The state has undergone a sizzling pace of new wells, workovers, and abandonments. The workovers and abandonments are spurred in part by the state's tightening rules on idle wells. Even before the Middle East crisis, many California operators were running economic litmus tests of their shutin wells forced by the tighter idle well rules and finding more of them passing the test than they had expected.

"We were starting to see some stability in prices," Meffered said. "Major operators decided they weren't going to fool around with offshore California any more and started to put their money in proven areas.

"With $20/bbl for Kern River (13*) crude, we're going to see some of that production we've lost since 1985."

Mefferd puts that production decline at about 150,000 b/d. It entails mostly shutin stripper wells in areas of very low gravity crudes such as the onshore Santa Maria basin and shutdown thermal enhanced oil recovery projects in the southern San Joaquin Valley.

"We're reasonably sure 75% of that can come back on stream in 1-11/2 years-maybe 75,000-100,000 b/d within a year," he said.

The state does not have the capability to speed that process because of heavy losses among drilling and service rig contractors.

"A lot of contractors have gone out of business," Mefferd said. "If you want to work on a well, you have to get on a waiting list, even to get a well abandoned."

ENVIRONMENTAL BARRIERS

Beyond the infrastructure constraints and uneasiness about future oil prices, California operators are hamstrung by environmental concerns as well.

In addition to bans on further leasing off California, operators continue to be plagued by environmental opposition to development of 1980's discoveries-some of them giant fields-in the offshore Santa Maria and Santa Barbara basins.

Of those projects not on stream today, only Exxon Corp.'s further development of Santa Ynez Unit is moving ahead.

Earlier estimates of California offshore production in the 1990's climbed to as high as 500,000 b/d, although that assumed the unlikely prospect of concurrent development. More recent estimates place that level at about 200,000-300,000 b/d.

Outside the San Joaquin Valley, there is little prospect for increased production in California.

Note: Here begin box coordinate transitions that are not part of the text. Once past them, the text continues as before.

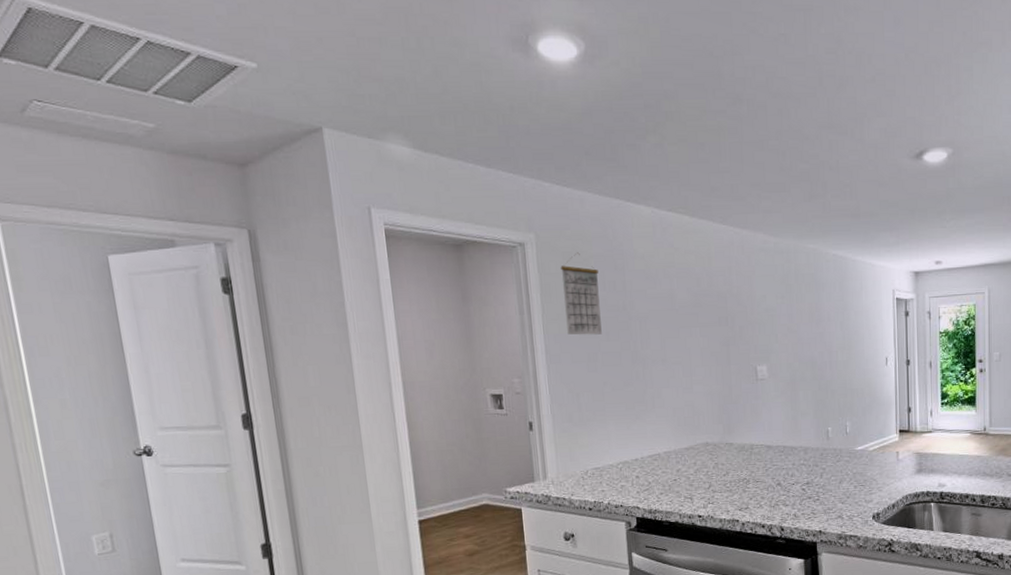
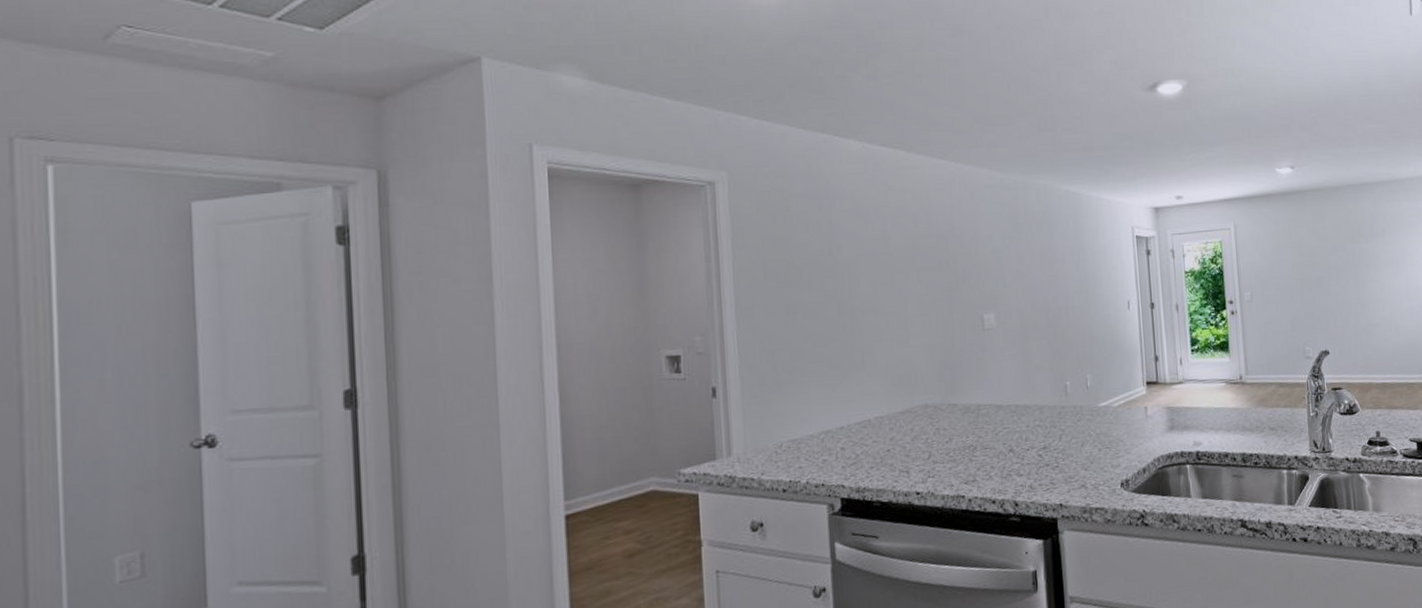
calendar: present [560,252,602,335] -> none [756,191,803,284]

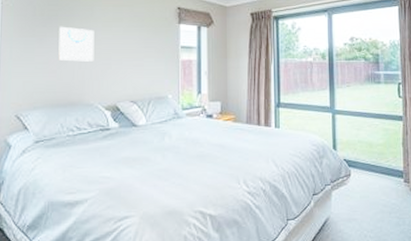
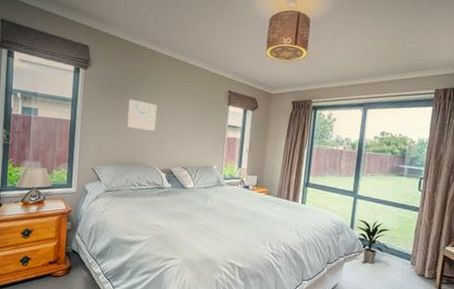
indoor plant: none [337,137,379,188] -> present [354,219,390,264]

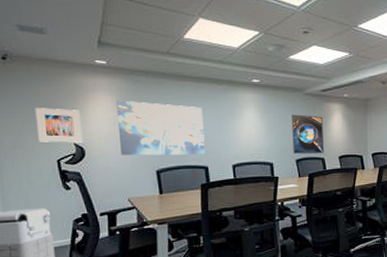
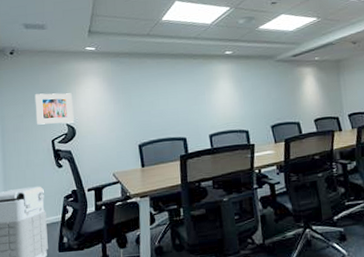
wall art: present [116,100,205,156] -> none [103,81,183,132]
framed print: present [291,114,324,154] -> none [264,80,299,120]

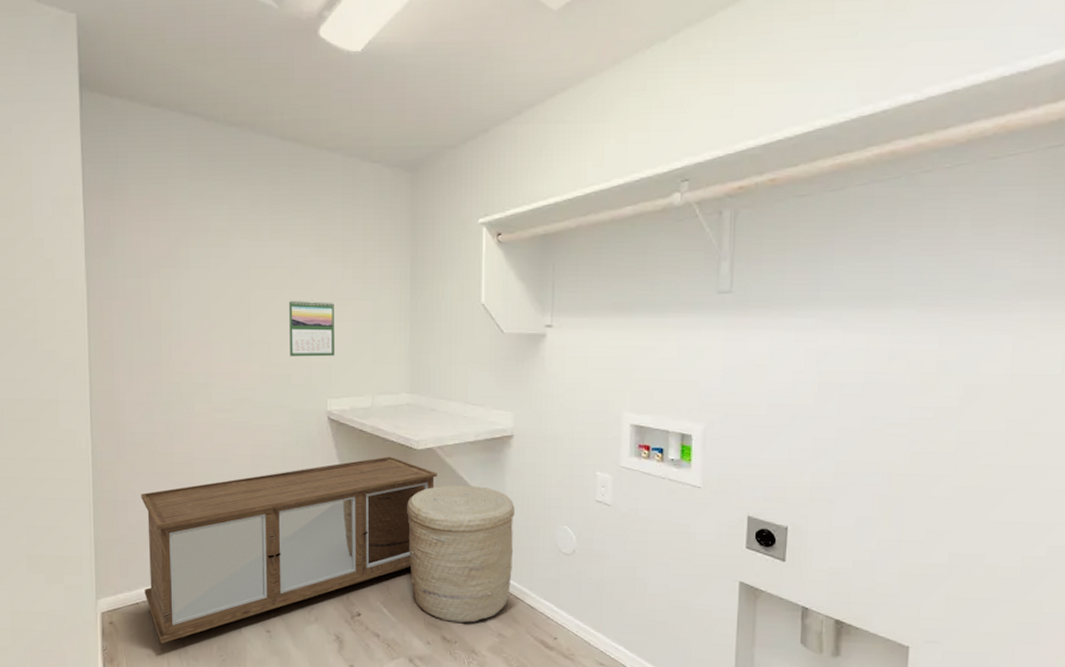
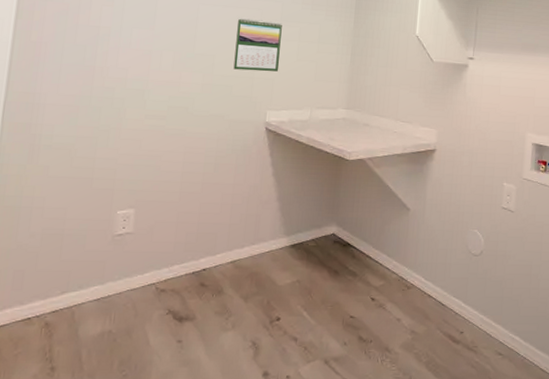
storage cabinet: present [141,456,437,644] -> none [39,165,366,362]
basket: present [407,485,515,623] -> none [333,193,433,322]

"The industry has given up on the Los Angeles basin," Mefferd said. "There are so many constraints there it is too much overcome. With the current political climate, nothing is going to change in state waters, either."

On the other hand, says Mefferd, the Middle East crisis has sharply focused Californians' attention on energy security issues, a development that might provide some long term support for drilling off California.

He cites the most recent statewide poll in California that shows opposition to offshore drilling has fallen by 910 percentage points since the Iraqi invasion.